» Document excerpt
--------------------------------------------------

Designer Diary: The Search for AlphaMystica
By Tysen Streib
Spoiler alert: This doesn’t have a happy ending. Digidiced has been hard at work for more than a year trying to produce a Hard version of its AI for Terra Mystica using machine learning. Our results have been a lot less impressive than we were hoping for. This article will describe a little bit about what we’ve tried and why it hasn’t worked for us.
If you’ve paid attention to the latest developments in AI, you’ve probably heard of AlphaGo and AlphaZero, developed by Google’s DeepMind. In 2017, AlphaGo defeated Ke Jie, the #1 ranked Go player in the world. AlphaGo was developed by using a massive neural network and feeding it hundreds of thousands of professional games. From those games, it learned to predict what it thought a professional would play. AlphaGo then went on to play millions of games against itself, gradually improving its evaluation function little by little until it became a superhuman monster, better than any human player. The defeat of a human professional was thought to be decades away for a game as complex as Go. But AlphaGo shocked everyone with its quantum leap in playing strength. AlphaGo was able to come up with new strategies, some of which were described as “god-like.”

--------------------------------------------------

According to the designer diary, whom did AlphaGo defeat in 2017? The data that comes next is separate material, unrelated to the designer diary.

(Saved data entries)
--------------------------------------------------

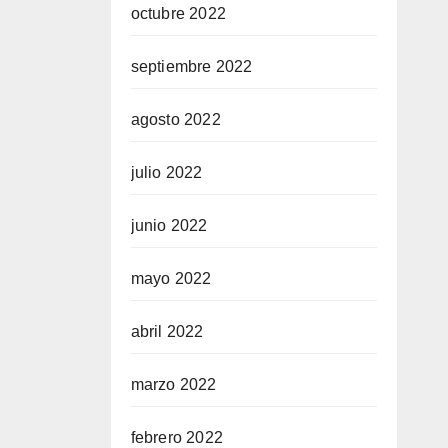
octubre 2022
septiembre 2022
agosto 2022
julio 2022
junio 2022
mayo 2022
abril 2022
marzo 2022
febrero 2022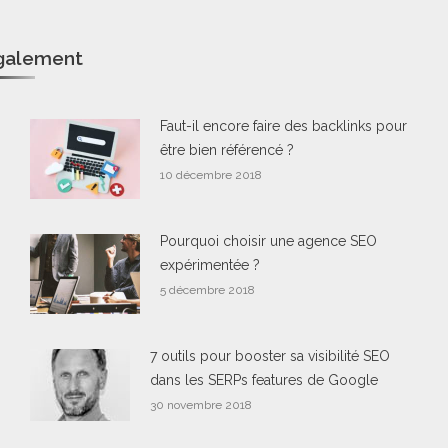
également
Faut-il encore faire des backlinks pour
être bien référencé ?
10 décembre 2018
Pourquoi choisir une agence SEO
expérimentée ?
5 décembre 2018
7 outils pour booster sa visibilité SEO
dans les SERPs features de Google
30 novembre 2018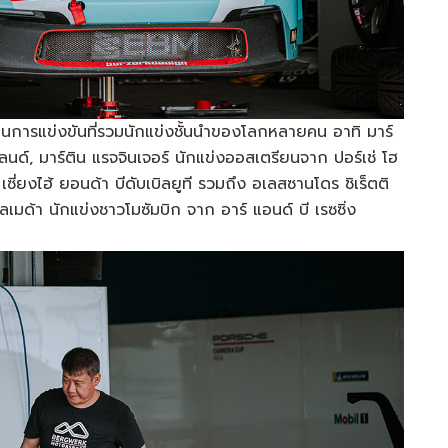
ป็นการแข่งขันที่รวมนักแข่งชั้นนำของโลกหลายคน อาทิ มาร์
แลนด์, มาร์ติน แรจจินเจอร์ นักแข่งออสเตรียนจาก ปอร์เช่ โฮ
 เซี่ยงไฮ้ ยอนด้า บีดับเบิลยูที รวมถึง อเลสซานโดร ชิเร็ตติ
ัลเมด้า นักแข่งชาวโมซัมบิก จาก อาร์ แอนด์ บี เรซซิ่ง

--------------------------------------------------

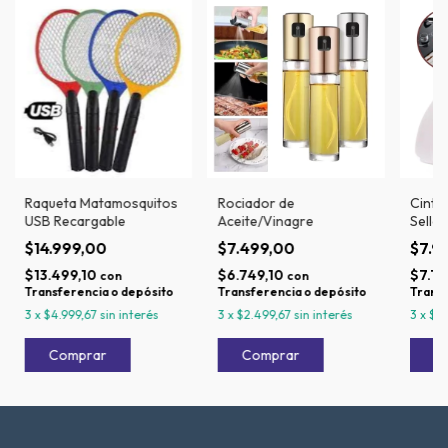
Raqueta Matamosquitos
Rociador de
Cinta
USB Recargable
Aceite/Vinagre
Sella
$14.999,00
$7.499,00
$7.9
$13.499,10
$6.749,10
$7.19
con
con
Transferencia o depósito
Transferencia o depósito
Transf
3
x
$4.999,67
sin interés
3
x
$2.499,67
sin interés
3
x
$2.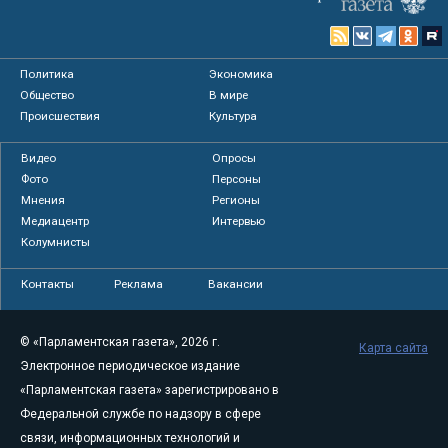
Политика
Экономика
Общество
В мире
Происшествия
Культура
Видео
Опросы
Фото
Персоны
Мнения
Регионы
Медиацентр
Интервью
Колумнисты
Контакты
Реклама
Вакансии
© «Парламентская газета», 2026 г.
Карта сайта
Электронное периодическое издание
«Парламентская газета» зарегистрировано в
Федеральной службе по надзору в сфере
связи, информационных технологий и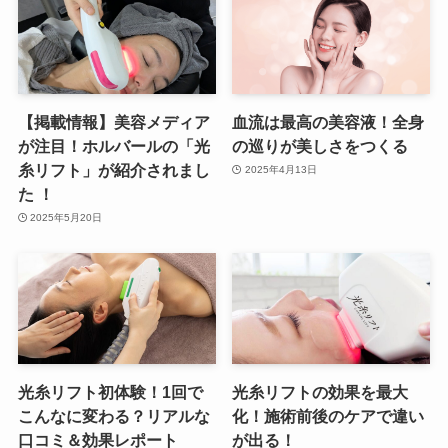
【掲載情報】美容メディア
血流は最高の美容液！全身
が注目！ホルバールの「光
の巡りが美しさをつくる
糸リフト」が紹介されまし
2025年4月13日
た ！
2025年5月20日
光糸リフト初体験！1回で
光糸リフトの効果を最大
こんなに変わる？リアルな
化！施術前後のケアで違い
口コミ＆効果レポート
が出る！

--------------------------------------------------

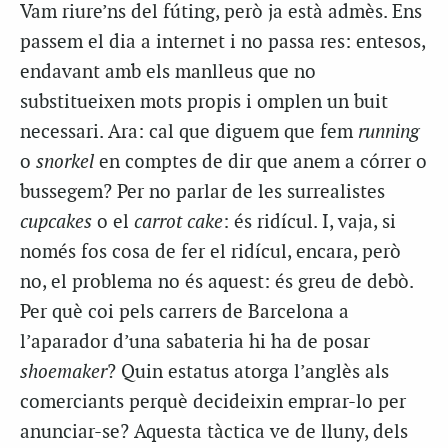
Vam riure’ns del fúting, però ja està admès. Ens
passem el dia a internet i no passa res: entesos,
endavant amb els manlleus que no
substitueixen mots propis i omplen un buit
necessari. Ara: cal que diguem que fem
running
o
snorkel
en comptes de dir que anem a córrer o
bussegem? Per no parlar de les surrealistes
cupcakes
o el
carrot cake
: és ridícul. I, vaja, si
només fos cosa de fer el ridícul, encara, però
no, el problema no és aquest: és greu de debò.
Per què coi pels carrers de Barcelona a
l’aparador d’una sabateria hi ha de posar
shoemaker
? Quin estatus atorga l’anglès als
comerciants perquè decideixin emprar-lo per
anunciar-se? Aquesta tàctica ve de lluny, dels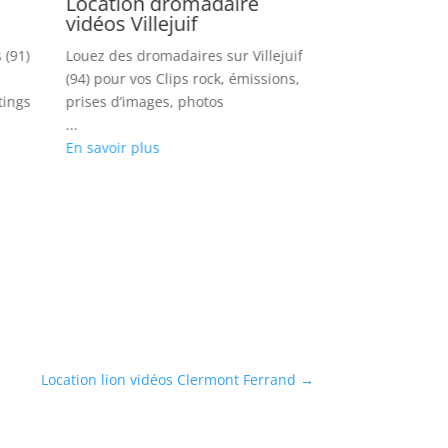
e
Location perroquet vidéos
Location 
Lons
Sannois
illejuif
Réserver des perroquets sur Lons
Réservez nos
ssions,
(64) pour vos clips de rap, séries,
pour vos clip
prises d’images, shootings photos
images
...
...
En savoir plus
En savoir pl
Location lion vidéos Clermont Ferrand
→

--------------------------------------------------

» Expected output
Ke Jie, the #1 ranked Go player in the world.